__REQUEST__
How many lines in the records below contain the string "theme"? Reply with the number only.

Stored data entries
--- START ---

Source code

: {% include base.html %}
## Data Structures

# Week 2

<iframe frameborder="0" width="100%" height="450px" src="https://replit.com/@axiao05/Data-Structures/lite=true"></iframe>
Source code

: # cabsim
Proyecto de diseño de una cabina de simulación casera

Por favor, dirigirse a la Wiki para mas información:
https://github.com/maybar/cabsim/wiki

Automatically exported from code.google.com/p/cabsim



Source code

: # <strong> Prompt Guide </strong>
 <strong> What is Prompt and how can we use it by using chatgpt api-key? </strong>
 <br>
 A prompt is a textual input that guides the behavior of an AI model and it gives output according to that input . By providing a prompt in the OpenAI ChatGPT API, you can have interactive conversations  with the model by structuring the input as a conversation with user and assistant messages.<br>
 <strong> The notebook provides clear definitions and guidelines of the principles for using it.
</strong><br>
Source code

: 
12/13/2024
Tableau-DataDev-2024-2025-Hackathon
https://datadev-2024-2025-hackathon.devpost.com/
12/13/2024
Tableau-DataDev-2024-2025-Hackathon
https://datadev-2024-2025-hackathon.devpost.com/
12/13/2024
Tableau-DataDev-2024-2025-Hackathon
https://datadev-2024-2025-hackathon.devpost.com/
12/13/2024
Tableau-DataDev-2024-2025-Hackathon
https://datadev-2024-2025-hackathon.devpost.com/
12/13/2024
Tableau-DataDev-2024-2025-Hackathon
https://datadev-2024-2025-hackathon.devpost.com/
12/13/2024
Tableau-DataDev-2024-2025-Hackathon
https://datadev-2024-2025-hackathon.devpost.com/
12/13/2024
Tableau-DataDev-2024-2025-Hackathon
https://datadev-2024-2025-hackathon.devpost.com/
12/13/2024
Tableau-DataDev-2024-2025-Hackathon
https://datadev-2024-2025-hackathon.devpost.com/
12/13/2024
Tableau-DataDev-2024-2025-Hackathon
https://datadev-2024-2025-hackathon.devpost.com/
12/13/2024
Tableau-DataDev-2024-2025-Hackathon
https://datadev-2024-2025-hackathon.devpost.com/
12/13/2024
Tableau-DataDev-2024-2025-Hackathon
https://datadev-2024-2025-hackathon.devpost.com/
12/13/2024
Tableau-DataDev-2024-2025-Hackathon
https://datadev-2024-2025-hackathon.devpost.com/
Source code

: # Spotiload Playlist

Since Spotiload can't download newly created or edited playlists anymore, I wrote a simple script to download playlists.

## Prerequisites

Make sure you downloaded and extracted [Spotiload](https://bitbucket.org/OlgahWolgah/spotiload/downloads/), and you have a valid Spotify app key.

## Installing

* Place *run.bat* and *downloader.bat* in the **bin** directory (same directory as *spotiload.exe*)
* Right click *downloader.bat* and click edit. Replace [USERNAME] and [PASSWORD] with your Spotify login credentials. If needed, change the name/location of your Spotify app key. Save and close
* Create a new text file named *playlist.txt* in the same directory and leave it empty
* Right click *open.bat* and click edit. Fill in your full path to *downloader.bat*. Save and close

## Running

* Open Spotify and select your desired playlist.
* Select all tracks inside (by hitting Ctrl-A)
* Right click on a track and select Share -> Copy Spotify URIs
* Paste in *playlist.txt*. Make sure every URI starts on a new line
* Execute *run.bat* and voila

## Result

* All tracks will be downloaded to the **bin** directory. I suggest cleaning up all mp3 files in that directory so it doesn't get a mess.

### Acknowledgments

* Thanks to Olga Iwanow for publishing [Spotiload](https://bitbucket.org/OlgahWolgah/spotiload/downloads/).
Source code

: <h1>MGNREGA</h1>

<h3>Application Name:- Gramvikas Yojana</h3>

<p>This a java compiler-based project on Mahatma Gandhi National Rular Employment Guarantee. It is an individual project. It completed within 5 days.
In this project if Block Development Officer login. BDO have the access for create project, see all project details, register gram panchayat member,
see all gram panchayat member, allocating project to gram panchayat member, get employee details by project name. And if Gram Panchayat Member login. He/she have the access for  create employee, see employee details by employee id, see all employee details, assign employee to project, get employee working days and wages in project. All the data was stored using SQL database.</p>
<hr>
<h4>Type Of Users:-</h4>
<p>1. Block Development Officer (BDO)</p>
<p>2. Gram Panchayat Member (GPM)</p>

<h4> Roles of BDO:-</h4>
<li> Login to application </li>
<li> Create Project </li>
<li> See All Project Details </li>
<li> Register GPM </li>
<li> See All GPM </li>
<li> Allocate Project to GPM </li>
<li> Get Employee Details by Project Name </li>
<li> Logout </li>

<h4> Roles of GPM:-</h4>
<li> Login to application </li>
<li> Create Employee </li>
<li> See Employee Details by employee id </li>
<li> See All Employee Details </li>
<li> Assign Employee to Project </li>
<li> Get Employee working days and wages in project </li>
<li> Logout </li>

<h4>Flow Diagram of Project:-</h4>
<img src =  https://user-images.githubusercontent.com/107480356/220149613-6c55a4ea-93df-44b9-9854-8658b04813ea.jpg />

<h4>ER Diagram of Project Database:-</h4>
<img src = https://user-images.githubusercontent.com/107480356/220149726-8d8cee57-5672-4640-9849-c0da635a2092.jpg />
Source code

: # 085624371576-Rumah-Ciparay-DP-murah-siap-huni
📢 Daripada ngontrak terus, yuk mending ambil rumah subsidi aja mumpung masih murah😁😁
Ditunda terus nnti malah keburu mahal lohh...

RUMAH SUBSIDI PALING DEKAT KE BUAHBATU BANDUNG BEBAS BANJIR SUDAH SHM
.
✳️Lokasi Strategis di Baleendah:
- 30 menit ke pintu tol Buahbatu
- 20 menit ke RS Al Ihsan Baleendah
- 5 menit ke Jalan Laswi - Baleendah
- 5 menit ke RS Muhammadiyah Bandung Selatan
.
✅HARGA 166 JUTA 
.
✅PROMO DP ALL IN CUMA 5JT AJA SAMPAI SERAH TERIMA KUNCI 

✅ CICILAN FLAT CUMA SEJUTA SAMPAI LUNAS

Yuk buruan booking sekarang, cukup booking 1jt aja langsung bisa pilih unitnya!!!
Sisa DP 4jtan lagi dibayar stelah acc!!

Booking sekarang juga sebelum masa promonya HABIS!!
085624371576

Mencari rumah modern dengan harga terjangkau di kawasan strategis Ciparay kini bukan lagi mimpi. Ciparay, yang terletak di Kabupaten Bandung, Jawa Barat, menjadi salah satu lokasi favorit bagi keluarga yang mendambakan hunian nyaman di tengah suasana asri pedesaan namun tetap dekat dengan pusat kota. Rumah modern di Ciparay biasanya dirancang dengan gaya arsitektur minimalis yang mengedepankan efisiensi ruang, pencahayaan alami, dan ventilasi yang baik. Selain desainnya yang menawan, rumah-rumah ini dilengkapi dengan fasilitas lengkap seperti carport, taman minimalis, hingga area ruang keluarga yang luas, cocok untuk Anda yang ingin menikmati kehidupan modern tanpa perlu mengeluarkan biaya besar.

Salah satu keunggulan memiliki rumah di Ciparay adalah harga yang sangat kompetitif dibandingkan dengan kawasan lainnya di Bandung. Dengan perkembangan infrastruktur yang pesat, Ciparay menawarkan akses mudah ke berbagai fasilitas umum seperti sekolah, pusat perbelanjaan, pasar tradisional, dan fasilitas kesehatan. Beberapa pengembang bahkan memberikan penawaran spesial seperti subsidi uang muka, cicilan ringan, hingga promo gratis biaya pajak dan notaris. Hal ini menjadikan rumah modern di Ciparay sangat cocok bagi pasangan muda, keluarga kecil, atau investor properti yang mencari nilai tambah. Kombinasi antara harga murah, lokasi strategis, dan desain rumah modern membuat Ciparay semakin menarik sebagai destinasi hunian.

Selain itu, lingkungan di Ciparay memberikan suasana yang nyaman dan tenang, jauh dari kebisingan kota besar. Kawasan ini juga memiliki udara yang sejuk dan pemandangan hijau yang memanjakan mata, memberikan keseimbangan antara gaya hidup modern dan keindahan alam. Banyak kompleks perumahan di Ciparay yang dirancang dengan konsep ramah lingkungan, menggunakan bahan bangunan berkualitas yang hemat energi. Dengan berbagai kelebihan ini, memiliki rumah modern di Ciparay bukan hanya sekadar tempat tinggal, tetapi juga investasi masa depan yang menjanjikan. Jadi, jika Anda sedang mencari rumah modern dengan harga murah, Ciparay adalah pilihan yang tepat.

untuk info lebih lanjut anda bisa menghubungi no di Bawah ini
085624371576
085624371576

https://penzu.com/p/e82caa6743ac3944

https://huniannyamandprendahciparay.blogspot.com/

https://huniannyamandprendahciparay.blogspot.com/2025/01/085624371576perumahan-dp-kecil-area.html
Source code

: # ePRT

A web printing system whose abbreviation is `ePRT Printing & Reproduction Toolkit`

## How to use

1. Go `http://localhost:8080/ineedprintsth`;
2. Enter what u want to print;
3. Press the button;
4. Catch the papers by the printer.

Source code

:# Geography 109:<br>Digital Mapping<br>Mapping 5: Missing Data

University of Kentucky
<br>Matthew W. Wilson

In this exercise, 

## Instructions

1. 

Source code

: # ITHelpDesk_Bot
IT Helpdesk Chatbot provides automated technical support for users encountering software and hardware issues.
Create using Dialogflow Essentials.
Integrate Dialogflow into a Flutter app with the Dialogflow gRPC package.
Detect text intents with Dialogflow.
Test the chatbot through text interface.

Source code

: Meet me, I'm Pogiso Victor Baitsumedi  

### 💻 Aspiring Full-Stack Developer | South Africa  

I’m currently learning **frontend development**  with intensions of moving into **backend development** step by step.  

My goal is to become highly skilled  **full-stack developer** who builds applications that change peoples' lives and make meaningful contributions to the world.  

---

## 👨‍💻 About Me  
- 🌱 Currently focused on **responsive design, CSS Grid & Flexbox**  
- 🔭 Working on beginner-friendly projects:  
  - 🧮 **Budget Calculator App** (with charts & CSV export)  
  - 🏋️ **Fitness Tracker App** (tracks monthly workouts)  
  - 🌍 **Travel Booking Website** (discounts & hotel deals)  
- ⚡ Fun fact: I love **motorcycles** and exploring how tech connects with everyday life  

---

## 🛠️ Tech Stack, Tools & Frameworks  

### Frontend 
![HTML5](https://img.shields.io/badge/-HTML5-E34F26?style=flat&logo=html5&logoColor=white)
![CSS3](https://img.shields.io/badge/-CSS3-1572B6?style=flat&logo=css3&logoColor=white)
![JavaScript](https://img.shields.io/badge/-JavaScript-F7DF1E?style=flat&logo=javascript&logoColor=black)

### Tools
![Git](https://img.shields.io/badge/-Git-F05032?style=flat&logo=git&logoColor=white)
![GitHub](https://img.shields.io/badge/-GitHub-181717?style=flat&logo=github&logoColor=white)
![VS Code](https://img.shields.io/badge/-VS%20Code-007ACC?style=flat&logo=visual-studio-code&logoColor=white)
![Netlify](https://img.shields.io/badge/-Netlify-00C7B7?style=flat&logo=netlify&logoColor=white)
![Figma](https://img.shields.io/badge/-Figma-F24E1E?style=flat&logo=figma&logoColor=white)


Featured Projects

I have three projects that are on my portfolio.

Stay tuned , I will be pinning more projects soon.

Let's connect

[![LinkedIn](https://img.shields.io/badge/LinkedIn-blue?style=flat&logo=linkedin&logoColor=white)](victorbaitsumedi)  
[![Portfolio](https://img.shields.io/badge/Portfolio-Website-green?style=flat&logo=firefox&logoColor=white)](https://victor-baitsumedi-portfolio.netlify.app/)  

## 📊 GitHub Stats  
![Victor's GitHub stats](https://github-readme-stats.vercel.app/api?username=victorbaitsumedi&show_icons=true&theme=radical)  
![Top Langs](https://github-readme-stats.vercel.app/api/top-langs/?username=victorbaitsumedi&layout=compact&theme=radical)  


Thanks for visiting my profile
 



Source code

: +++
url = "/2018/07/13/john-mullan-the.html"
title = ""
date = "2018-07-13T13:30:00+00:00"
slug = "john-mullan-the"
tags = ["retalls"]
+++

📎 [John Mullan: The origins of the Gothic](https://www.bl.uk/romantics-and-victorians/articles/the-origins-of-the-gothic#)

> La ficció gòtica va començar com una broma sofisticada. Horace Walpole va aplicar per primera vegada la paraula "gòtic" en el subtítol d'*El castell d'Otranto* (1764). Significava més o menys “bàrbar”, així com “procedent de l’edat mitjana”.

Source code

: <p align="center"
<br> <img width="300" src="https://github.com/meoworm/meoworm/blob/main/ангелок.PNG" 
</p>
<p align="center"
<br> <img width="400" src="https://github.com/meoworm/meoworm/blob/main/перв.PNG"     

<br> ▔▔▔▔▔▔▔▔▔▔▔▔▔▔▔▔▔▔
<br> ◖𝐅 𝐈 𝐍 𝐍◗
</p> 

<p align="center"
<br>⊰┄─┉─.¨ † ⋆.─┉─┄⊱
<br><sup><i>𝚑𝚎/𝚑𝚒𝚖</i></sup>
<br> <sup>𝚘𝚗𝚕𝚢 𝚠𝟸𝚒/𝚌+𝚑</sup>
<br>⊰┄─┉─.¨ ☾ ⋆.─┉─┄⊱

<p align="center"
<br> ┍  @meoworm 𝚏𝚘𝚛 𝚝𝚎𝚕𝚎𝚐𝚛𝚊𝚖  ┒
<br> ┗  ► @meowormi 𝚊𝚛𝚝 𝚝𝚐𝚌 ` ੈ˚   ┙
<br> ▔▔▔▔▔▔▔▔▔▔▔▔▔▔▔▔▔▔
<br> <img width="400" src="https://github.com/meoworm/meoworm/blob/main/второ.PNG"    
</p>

--- END ---

__YOUR RESPONSE__
2